Maintain muscle mass
In your 50s, muscle mass wastes more quickly, with up to 35 per cent disappearing between the ages of 50 and 80. Resistance training – with free weights or doing press-ups – can hold back the process. Training the whole body with moderate weights at least twice a week will help maintain muscular strength as well as improve joint stability and keep your bones strong.
Hit the free weights
This is no time to shy away from weights because you think you’re susceptible to injury: be careful, but don’t take it easy.

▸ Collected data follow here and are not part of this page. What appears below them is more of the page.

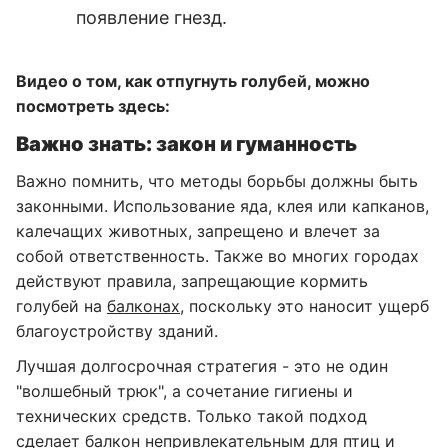
появление гнезд.
Видео о том, как отпугнуть голубей, можно
посмотреть здесь:
Важно знать: закон и гуманность
Важно помнить, что методы борьбы должны быть
законными. Использование яда, клея или капканов,
калечащих животных, запрещено и влечет за
собой ответственность. Также во многих городах
действуют правила, запрещающие кормить
голубей на
балконах
, поскольку это наносит ущерб
благоустройству зданий.
Лучшая долгосрочная стратегия - это не один
"волшебный трюк", а сочетание гигиены и
технических средств. Только такой подход
сделает балкон непривлекательным для птиц и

Weight training can help fend off a decline in testosterone and ensure a healthy libido.
Saddle up
According to studies from Philadelphia’s Arcadia University, cycling for just 25 minutes a day, three times a week, significantly improved the pain relief and performance in walking tests of those suffering from osteoarthritis of the knees.
Stay mobile
Walking outdoors help keeps stress levels down, and incorporating squats and lunges during a stroll around the park will improve your cardio, strength and general mobility, while keeping your vitamin D levels (vital for bone strength) topped up.